Wealth alone no longer the goal
I blew five bucks in a liquor store on Mega Millions. The jackpot was $120 million Tuesday night. By morning, I realized that I did not have the winning numbers, and did not even come close, and that I might have a gambling problem - the problem being that I never win.
OK, I exaggerate. I've come out ahead at Pimlico twice since 1978 and, in 1980, I won a case of King Syrup in a Sons of Italy linguini-and-crab dinner raffle. I didn't know what to do with King Syrup, so I put it in the basement next to a supply of Quaker State 10W-40.
But I digress.
Who wants to be rich, anyway?
Apparently, not many of our fellow Americans, if you go by a survey recently published by the Pew Research Center, a wonderful source of information on political and social trends. Pew calls itself a "fact tank," though frequently the "facts" are based on public opinion surveys.
In this one, the Pew researchers spent about a month interviewing more than 2,400 adult Americans on their priorities in life.
The Pew findings shattered the notion that we're all about money - a nation of shallow, self-centered, greed-is-good, affluence-seeking wannabe's who will sell our souls to become part of the super-nouveau riche.
"Only 13 percent of adults say it's 'very important' for them to be wealthy, ranking this personal priority far behind six others measured," Pew reported April 30. "Four times more people (52 percent) say 'doing volunteer work or donating to charity' is a very important priority ... and about five times more Americans (67 percent) say it's very important to them to have enough free time, the top-rated value in this survey."
Being successful in a career, having children, being married and living a religious life also ranked ahead of getting rich.
And that's just lovely, but pardon me while I have a cynical interlude and enumerate why I think people responded as they did.
1. Most of us won't admit that, yeah, lots of moolah is really important.
2. Many Americans have come to the realization that they won't live as well as their parents did, or accumulate as much wealth.
3. The current recession, the nation's dependence on imported oil, the economic revolution in China and global environmental problems all feed into lowered expectations for the average American. Most people have little hope of ever being rich.
I could be wrong, but I doubt it.
The Pew survey gets even more interesting.

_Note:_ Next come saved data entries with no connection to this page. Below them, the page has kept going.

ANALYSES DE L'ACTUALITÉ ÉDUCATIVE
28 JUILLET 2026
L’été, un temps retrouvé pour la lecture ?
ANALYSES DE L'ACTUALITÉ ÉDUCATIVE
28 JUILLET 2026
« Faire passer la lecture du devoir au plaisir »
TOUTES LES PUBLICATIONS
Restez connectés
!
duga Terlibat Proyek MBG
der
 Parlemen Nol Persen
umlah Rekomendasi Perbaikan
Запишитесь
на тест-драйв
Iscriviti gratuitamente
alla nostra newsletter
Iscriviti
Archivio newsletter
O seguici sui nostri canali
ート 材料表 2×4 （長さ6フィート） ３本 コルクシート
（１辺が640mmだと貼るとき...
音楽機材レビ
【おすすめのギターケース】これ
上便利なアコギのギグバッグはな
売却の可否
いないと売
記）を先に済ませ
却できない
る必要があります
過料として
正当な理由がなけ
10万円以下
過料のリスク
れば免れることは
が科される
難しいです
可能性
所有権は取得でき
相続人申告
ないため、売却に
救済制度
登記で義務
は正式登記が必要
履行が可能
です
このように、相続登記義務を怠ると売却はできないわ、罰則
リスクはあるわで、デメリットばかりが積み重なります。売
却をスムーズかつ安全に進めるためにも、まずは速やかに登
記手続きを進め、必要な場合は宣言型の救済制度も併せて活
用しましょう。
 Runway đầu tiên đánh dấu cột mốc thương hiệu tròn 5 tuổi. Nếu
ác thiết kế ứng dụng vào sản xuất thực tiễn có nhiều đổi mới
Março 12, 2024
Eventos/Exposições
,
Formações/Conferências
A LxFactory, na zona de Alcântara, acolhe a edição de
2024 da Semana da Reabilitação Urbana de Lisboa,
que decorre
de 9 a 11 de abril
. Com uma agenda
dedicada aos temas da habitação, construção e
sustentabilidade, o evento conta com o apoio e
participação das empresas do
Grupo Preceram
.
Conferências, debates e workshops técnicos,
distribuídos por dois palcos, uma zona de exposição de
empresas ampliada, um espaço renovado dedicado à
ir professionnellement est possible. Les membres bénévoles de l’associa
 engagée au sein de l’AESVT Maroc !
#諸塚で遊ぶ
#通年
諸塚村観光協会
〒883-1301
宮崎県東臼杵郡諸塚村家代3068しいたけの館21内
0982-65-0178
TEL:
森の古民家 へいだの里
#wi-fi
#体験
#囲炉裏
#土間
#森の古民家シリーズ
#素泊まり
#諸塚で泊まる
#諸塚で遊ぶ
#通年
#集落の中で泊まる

"Fully 22 percent of those with family incomes of less than $20,000 a year say it's 'very important' for them to be wealthy," the report says. "That's more than double the proportion of adults who earn $100,000 or more a year. ... [But] when the analysis is expanded to include those who say being wealthy is at least 'somewhat important,' affluent Americans emerge as the group that is most likely to say they place at least some importance on wealth."
So, a good amount of the have-nots want to be rich - they have ambitions, a good thing - while the haves want to stay that way, and that's in itself ambitious, especially in the current economic climate.
"Fewer Americans now than at any time in the past half century believe they're moving forward in life," concluded another Pew survey, also published in April. "A majority say that, in the past five years, they either haven't moved forward in life (25 percent) or have fallen backwards (31 percent). This is the most downbeat short-term assessment of personal progress in nearly half a century of polling."
I've been sensing a profound change in our culture that the Pew surveys underscore. It's happening from the ground up.
While the super-rich take off into the economic stratosphere, insulated from a multitude of looming earthly crises with their wealth, millions upon millions of Americans are left to endure a period of stress and correction on the ground. Economic forces - the demand for resources, and the rising costs of everything from health care to food and fuel - combined with developing human and environmental crises around the globe, have contributed to a discernible sense of dread, but also to a reconditioning of American attitudes.